In 1995, the Austrian people voted with an overwhelming majority of two-thirds to join the European Community, soon to become the European Union. Membership of the European Union meant that Austria was also to be among the first round of countries to introduce the common currency, the euro, in 1999, followed by the introduction of banknotes and coins in 2002. Austria was now part of a large economic area dedicated to maintaining monetary stability. In this sense, joining the euro area was the logical final step and the crowning moment of the policies Austria had pursued over the previous quarter century.

At the same time, joining the Eurosystem brought significant changes to the role of the Nationalbank. Monetary policy in the Eurosystem is jointly decided by the presidents/governors of all member central banks. We are glad to bring in our expertise, both in general - and specifically also for the region of central Europe - to the work of the ECB. Furthermore, in Austria the Nationalbank is responsible for monetary policy operations, we manage the foreign reserve assets of our country, ensure the smooth operation of cashless payments, provide businesses and the general population with high-quality secure banknotes and collect and provide crucial financial statistics. A relatively new task, which is also jointly operated with European institutions, is the supervision of banks. Last but not least, the Nationalbank serves as a link between the European level and the Austrian public, ensuring the legitimacy of the Eurosystem and our common monetary policy.

Looking back at two hundred years of central banking in Austria, it seems that few countries - and their central banks - have lived through as many exceptional and difficult experiences. But then Austria and the Nationalbank have also lived through some happy and peaceful years: in particular the past seventy years, which brought economic growth, high employment and stable prices.

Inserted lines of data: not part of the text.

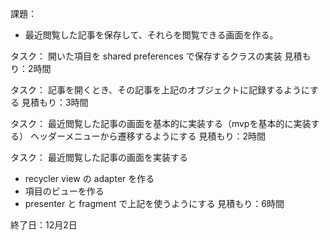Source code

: 課題：
- 最近閲覧した記事を保存して、それらを閲覧できる画面を作る。

タスク：
開いた項目を shared preferences で保存するクラスの実装
見積もり：2時間

タスク：
記事を開くとき、その記事を上記のオブジェクトに記録するようにする
見積もり：3時間

タスク：
最近閲覧した記事の画面を基本的に実装する（mvpを基本的に実装する）
ヘッダーメニューから遷移するようにする
見積もり：2時間

タスク：
最近閲覧した記事の画面を実装する
- recycler view の adapter を作る
- 項目のビューを作る
- presenter と fragment で上記を使うようにする
見積もり：6時間

終了日：12月2日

Yet, irrespective of the challenges the Nationalbank faced at different moments of its 200-year history, the overarching principles of its policy were always the same: the quest for stability, built on trust in the Nationalbank, which in turn is fundamentally linked to its independence.

It is these same principles of stability and independence which still guide our policy today as well as the policy of the European Central Bank and the other national central banks united in the Eurosystem. I am therefore extremely glad that the OeNB has had the privilege to host the June meeting of the Governing Council of the ECB in Vienna this morning and that I can welcome so many dear colleagues and friends to the commemoration of our bank's bicentennial today.

In particular I am very happy to be able to now welcome the President of the ECB, Mario Draghi.